#### PASSAGE PROVIDED
For their part, workers insist that the most important measures that can be taken to improve their difficult situation include providing incentives linked to production and ensuring a more regular supply of basic goods to workers through the system of workplace stores as well as in the regular supermarkets, rather than granting across-the-board salary increases.

While such measures are not even a short-term solution to the high cost of living, they do offer workers the possibility of some protection from rising prices, thus helping to stabilize the workforce. That stability is crucial to assure the production level needed for the country to survive in the midst of a very costly war. The need for the government to efficiently and skillfully manage the crisis provides the context for the dialogue between the unions and the government.

As Nicaragua continues its resistance, Reagan's hope increasingly rests on the possibility that this resistance will be worn down by the economic crisis, leading to political destabilization, thus making his goal of overthrowing the Sandinistas considerably easier.

Nicaragua resists: Political and military consolidation

Reagan's hope could be far off the mark, as political and ideological realities don't spring mechanically from economic conditions. And in the political-ideological arena, the Nicaraguan revolution continues to reap successes.

#### GIVEN MATERIAL
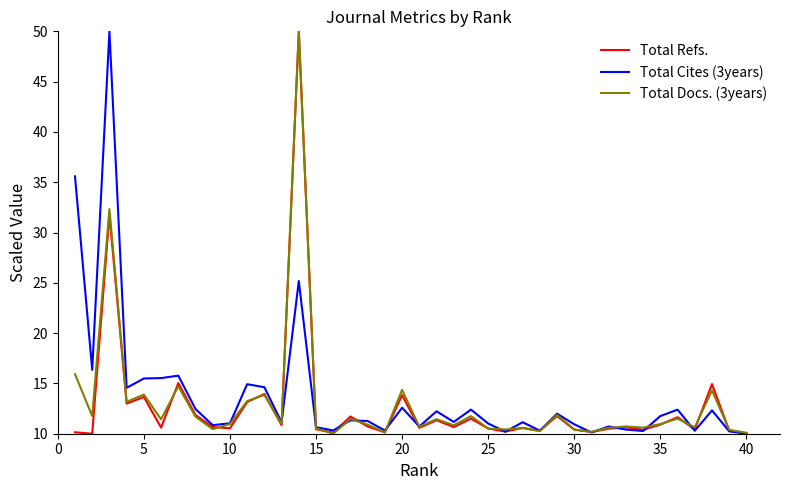

What is the maximum value shown in the chart?

50.0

#### REQUIRED ACTIONS
a – Can you transcribe the passage on Nicaragua word for word, starting with "Reagan's hope could" and going on through "to reap successes."?
b – Can you pick up the passage on Nicaragua after its final sentence and carry it forward?
The material was taken from a different source than the passage on Nicaragua.

#### RESPONSES
a –
Reagan's hope could be far off the mark, as political and ideological realities don't spring mechanically from economic conditions. And in the political-ideological arena, the Nicaraguan revolution continues to reap successes.

b –
Political pluralism in the country continues to thrive, and relations between the Catholic hierarchy and the government have improved, as their dialogue goes on. The Nicaraguan government is also dialoguing with the Christian base communities. On April 25, President Ortega and his Cabinet members held a "Face the People" meeting with members of the Christian base communities and Catholic lay workers from all over the country, the first meeting of its kind since 1980. On this occasion, President Ortega reaffirmed, to much applause, some ideas he has expressed in the past: "There are those who would like to see a definitive confrontation between the Catholic hierarchy and the revolution. And I emphasize hierarchy, as there can't be a confrontation with Christianity in this revolution, because that would be a confrontation of the people against themselves." Later he added, "I haven't been excommunicated. I was baptized and confirmed in the Catholic Church and I feel identified with Christianity. And so I think, as many people do, that the Church is the people of God. Without people there cannot be a Church. There can be a hierarchy, but there can't be a Church.... Christians have been part of the Sandinista Front. And the majority of the Nicaraguan people are Christian. So what we have is a revolution of the poor, in the interests of the workers, the peasants; a revolution in which religion is not an opiate of the people but a liberating element. This is what many people should understand, although they don't want to, maintaining their suspicion that everything is a tactical step taken so that later on we can do away with religion."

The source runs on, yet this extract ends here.